Dengan adanya program Percepatan dan Perluasan Pembangunan Infrastruktur Sumber Daya Air Irigasi Kecil (P4-ISDA-IK) ini diharapkan mampu memperbaiki sistem di indonesia ini. System ini sudah membawa setidaknya sedikit perbaikan terhadap system irigasi di Indonesia ini. Yang terpenting adalah melalui program ini maka pikiran ataupun paradigma tentang pentingnya air dan irigasi di lahan itu sangat penting telah meningkat.


IV.             PENUTUP
A.           Kesimpulan
            Adapun kesimpulan yang didapat dari pembahasan makalah tentang system irigasi di Indonesia ini  adalah :
1.      Irigasi memang sangat penting bagi lahan yang kurang ketersediaan airnya.
2.      Sistem irigasi di Indonesia ini pernah diabaikan, selama periode sebelum era orde baru.
3.      Program Percepatan dan Perluasan Pembangunan Infrastruktur Sumber Daya Air Irigasi Kecil (P4-ISDA-IK) adalah solusi atas jawaban permasalahan kurangnya minat petani menanam padi karena ketersediaan air sawah.
4.      System irigasi di Indonesia masih sangat minim jika dibandingkan dengan system irigasi di Negara-negara maju.
5.      Pertanian di Indonesia masih kurang mendapatkan perhatian pemerintah.

B.            Saran
System irigasi di Indonesia ini memang sudah mulai diusahakan, namun masih sangat jarang dan minim sekali aplikasinya baik dari pemerintah maupun petani itu sendiri padahal Indonesia adalah Negara agraris dengan makanan pokok adalah beras. Situasi dan fakta seperti itulah yang seharusnya menumbuhkan dan menyadarkan betapa pentingnya system irigasi yang baik di sawah ataupun lahan pertanian. Kemajuan dengan program-program untuk mewujudkan pertanian yang berkelanjutan dari pemerintahlah yang menjadi harapan terbesar para petani di negeri yang kaya ini.
DAFTAR PUSTAKA
Ardi.  2013.  Hasil Besar Dari Irgasi Kecil. Koran harian media Indonesia : Jakarta.
Acmadi, M. 2013. Irigasi di Indonesia. Media press : Yogyakarta.

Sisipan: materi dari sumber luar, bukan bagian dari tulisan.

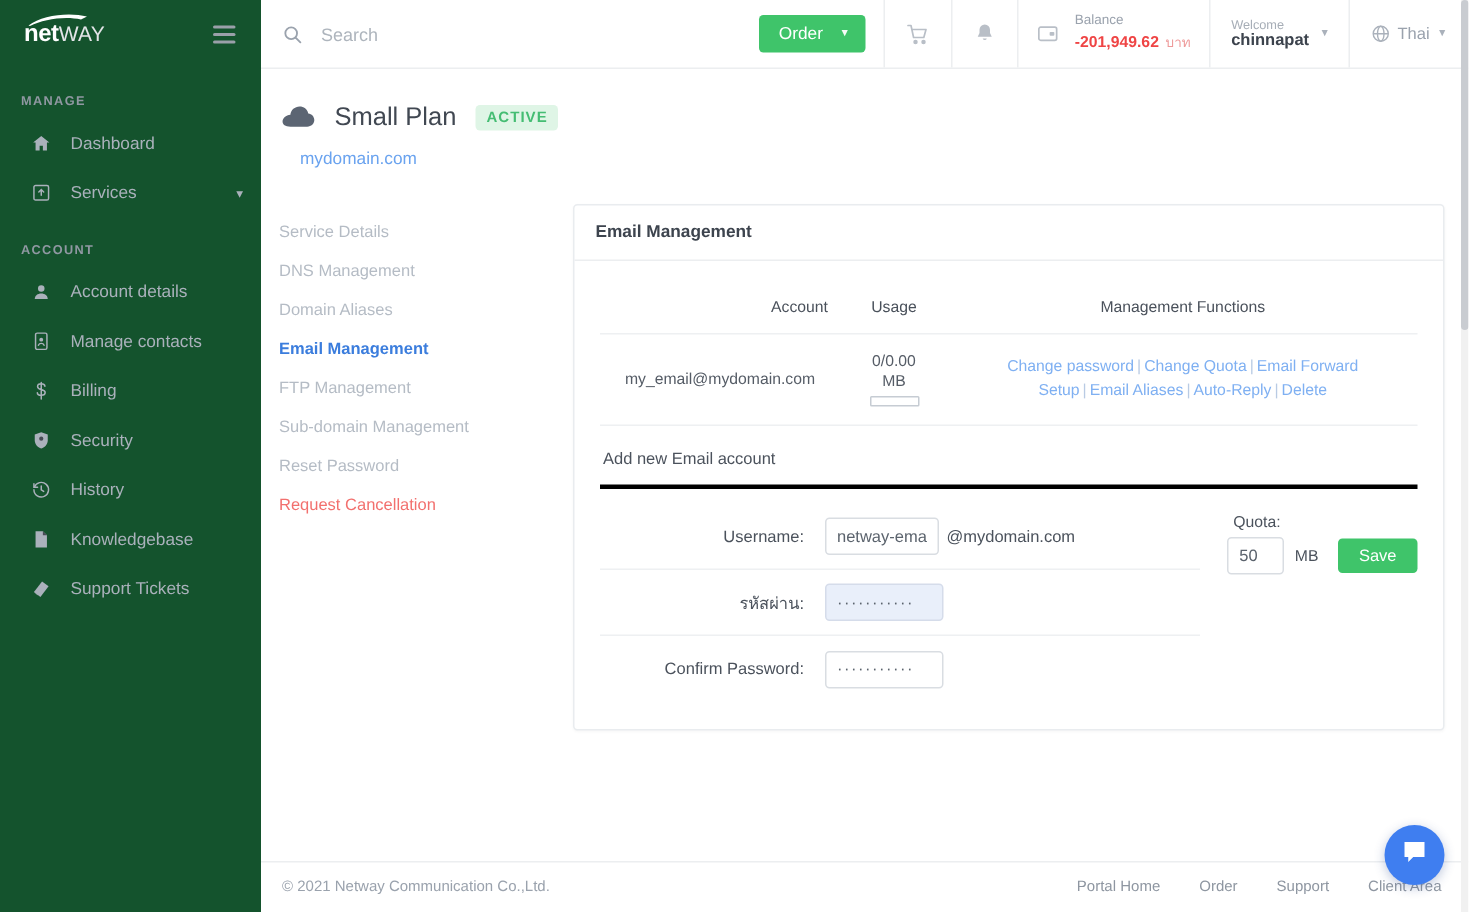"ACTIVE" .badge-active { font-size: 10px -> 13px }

Eko, Rusdianto. 2013. Perlu Sistem Irigasi yang Layak. Majalah GATRA : Bandung.

Kholid, M. 2009. Krisis Air sawah Indonesia. Grafindo Media Utama. Yogyakarta.
Racmad, nur. 2009. Irigasi Dan Tata Guna Lahan. Pt Gramedia : Jakarta.
Teristi, ardi, 2013. Mengatur Air Terus Mengalir. Koran harian media Indonesia : Jakarta.